- TASK DETAILS
The whole listing below is to be copied exactly, with every picture left out.

- PROVIDED MATERIAL

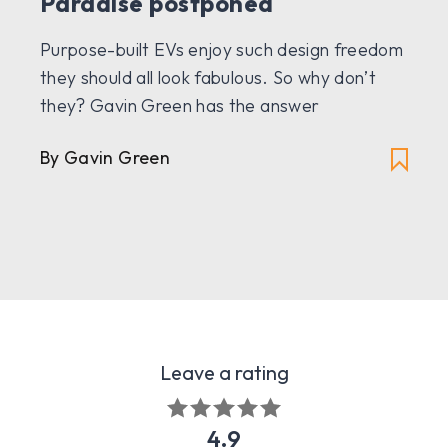
Paradise postponed
Purpose-built EVs enjoy such design freedom
they should all look fabulous. So why don’t
they? Gavin Green has the answer
By Gavin Green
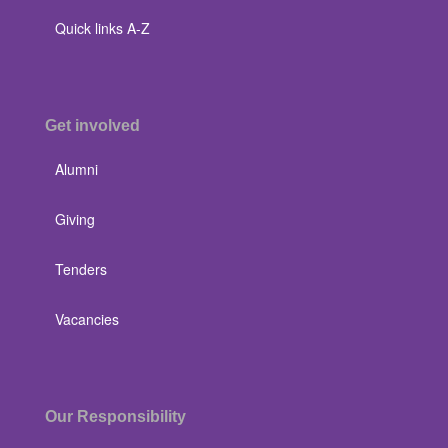
Quick links A-Z
Get involved
Alumni
Giving
Tenders
Vacancies
Our Responsibility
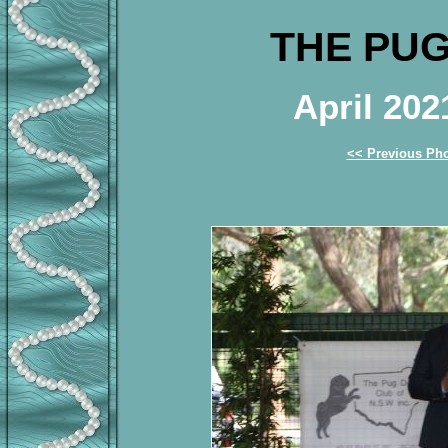
THE PUG
April 20
<< Previous Ph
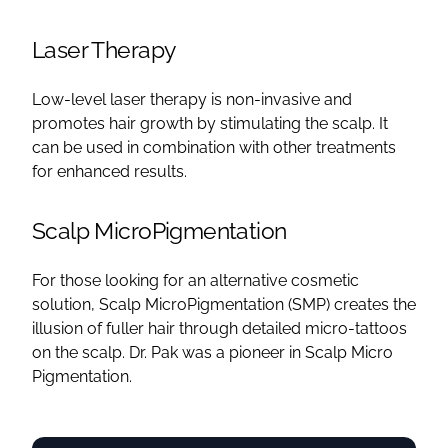
Laser Therapy
Low-level laser therapy is non-invasive and
promotes hair growth by stimulating the scalp. It
can be used in combination with other treatments
for enhanced results.
Scalp MicroPigmentation
For those looking for an alternative cosmetic
solution, Scalp MicroPigmentation (SMP) creates the
illusion of fuller hair through detailed micro-tattoos
on the scalp. Dr. Pak was a pioneer in Scalp Micro
Pigmentation.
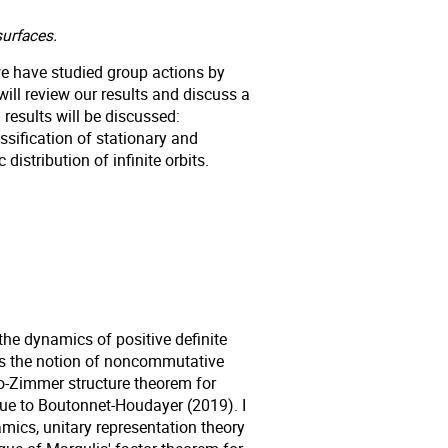
urfaces.
 we have studied group actions by
ill review our results and discuss a
esults will be discussed:
sification of stationary and
distribution of infinite orbits.
g the dynamics of positive definite
cuss the notion of noncommutative
o-Zimmer structure theorem for
due to Boutonnet-Houdayer (2019). I
amics, unitary representation theory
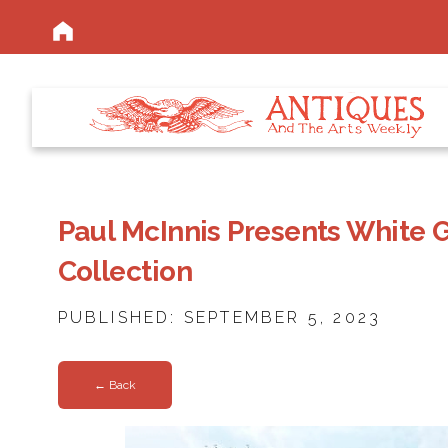
Paul McInnis Presents White G
Collection
PUBLISHED: SEPTEMBER 5, 2023
← Back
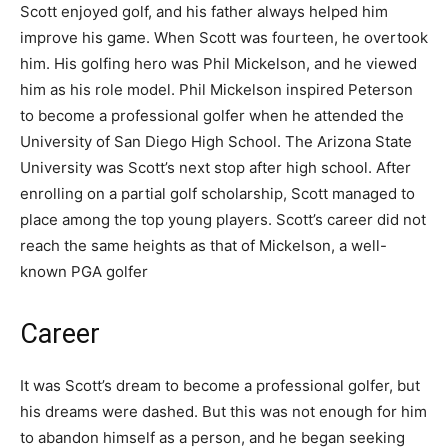
Scott enjoyed golf, and his father always helped him
improve his game. When Scott was fourteen, he overtook
him. His golfing hero was Phil Mickelson, and he viewed
him as his role model. Phil Mickelson inspired Peterson
to become a professional golfer when he attended the
University of San Diego High School. The Arizona State
University was Scott’s next stop after high school. After
enrolling on a partial golf scholarship, Scott managed to
place among the top young players. Scott’s career did not
reach the same heights as that of Mickelson, a well-
known PGA golfer
Career
It was Scott’s dream to become a professional golfer, but
his dreams were dashed. But this was not enough for him
to abandon himself as a person, and he began seeking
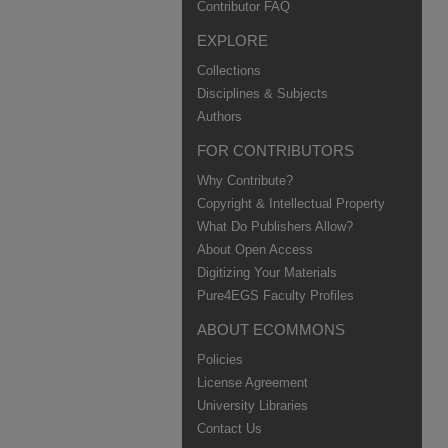
Contributor FAQ
EXPLORE
Collections
Disciplines & Subjects
Authors
FOR CONTRIBUTORS
Why Contribute?
Copyright & Intellectual Property
What Do Publishers Allow?
About Open Access
Digitizing Your Materials
Pure4EGS Faculty Profiles
ABOUT ECOMMONS
Policies
License Agreement
University Libraries
Contact Us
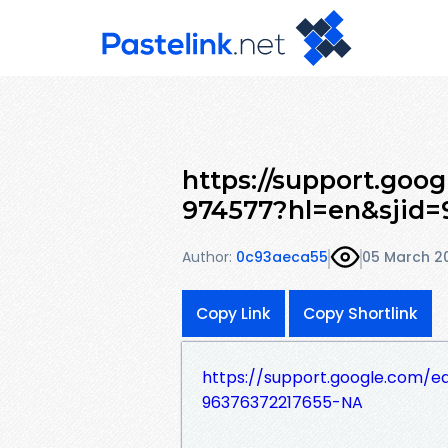
https://support.goo
974577?hl=en&sjid=
Author:
0c93aeca55
05 March 2
Copy Link
Copy Shortlink
https://support.google.com/
96376372217655-NA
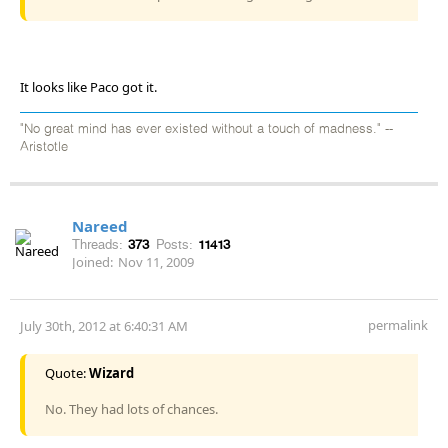
It looks like Paco got it.
"No great mind has ever existed without a touch of madness." --
Aristotle
Nareed
Threads:
373
Posts:
11413
Joined:
Nov 11, 2009
permalink
July 30th, 2012 at 6:40:31 AM
Quote:
Wizard
No. They had lots of chances.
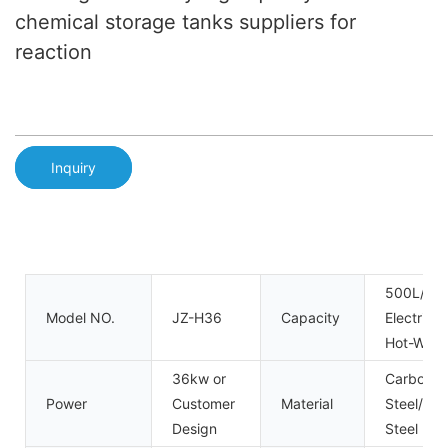
chemical storage tanks suppliers for
reaction
Inquiry
500L/10
Model NO.
JZ-H36
Capacity
Electric 
Hot-Wate
36kw or
Carbon
Power
Customer
Material
Steel/Sta
Design
Steel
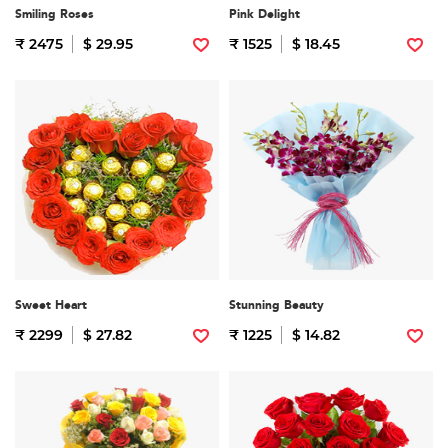
Smiling Roses
Pink Delight
₹ 2475
$ 29.95
₹ 1525
$ 18.45
Sweet Heart
Stunning Beauty
₹ 2299
$ 27.82
₹ 1225
$ 14.82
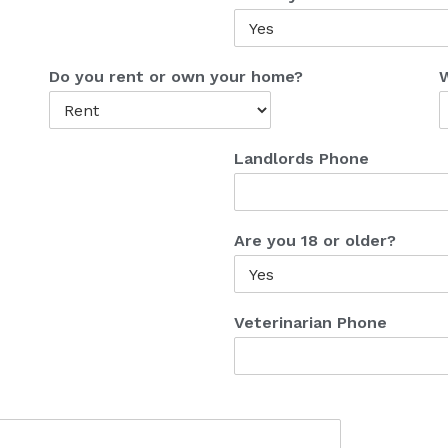
Do you rent or own your home?
W
Landlords Phone
Are you 18 or older?
Veterinarian Phone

- EXERCISE SOLUTION
Paradise postponed
Purpose-built EVs enjoy such design freedom
they should all look fabulous. So why don’t
they? Gavin Green has the answer
By Gavin Green
Quick links A-Z
Get involved
Alumni
Giving
Tenders
Vacancies
Our Responsibility
THE PUG
April 20
<< Previous Ph
Laser Therapy
Low-level laser therapy is non-invasive and
promotes hair growth by stimulating the scalp. It
can be used in combination with other treatments
for enhanced results.
Scalp MicroPigmentation
For those looking for an alternative cosmetic
solution, Scalp MicroPigmentation (SMP) creates the
illusion of fuller hair through detailed micro-tattoos
on the scalp. Dr. Pak was a pioneer in Scalp Micro
Pigmentation.
urfaces.
 we have studied group actions by
ill review our results and discuss a
esults will be discussed:
sification of stationary and
distribution of infinite orbits.
g the dynamics of positive definite
cuss the notion of noncommutative
o-Zimmer structure theorem for
due to Boutonnet-Houdayer (2019). I
amics, unitary representation theory
Paul McInnis Presents White G
Collection
PUBLISHED: SEPTEMBER 5, 2023
← Back
Scott enjoyed golf, and his father always helped him
improve his game. When Scott was fourteen, he overtook
him. His golfing hero was Phil Mickelson, and he viewed
him as his role model. Phil Mickelson inspired Peterson
to become a professional golfer when he attended the
University of San Diego High School. The Arizona State
University was Scott’s next stop after high school. After
enrolling on a partial golf scholarship, Scott managed to
place among the top young players. Scott’s career did not
reach the same heights as that of Mickelson, a well-
known PGA golfer
Career
It was Scott’s dream to become a professional golfer, but
his dreams were dashed. But this was not enough for him
to abandon himself as a person, and he began seeking
Contributor FAQ
EXPLORE
Collections
Disciplines & Subjects
Authors
FOR CONTRIBUTORS
Why Contribute?
Copyright & Intellectual Property
What Do Publishers Allow?
About Open Access
Digitizing Your Materials
Pure4EGS Faculty Profiles
ABOUT ECOMMONS
Policies
License Agreement
University Libraries
Contact Us
https://support.goo
974577?hl=en&sjid=
Author:
0c93aeca55
05 March 2
Copy Link
Copy Shortlink
https://support.google.com/
96376372217655-NA
It looks like Paco got it.
"No great mind has ever existed without a touch of madness." --
Aristotle
Nareed
Threads:
373
Posts:
11413
Joined:
Nov 11, 2009
permalink
July 30th, 2012 at 6:40:31 AM
Quote:
Wizard
No. They had lots of chances.
chemical storage tanks suppliers for
reaction
Inquiry
500L/10
Model NO.
JZ-H36
Capacity
Electric 
Hot-Wate
36kw or
Carbon
Power
Customer
Material
Steel/Sta
Design
Steel
Smiling Roses
Pink Delight
₹ 2475
$ 29.95
₹ 1525
$ 18.45
Sweet Heart
Stunning Beauty
₹ 2299
$ 27.82
₹ 1225
$ 14.82
Do you rent or own your home?
W
Landlords Phone
Are you 18 or older?
Veterinarian Phone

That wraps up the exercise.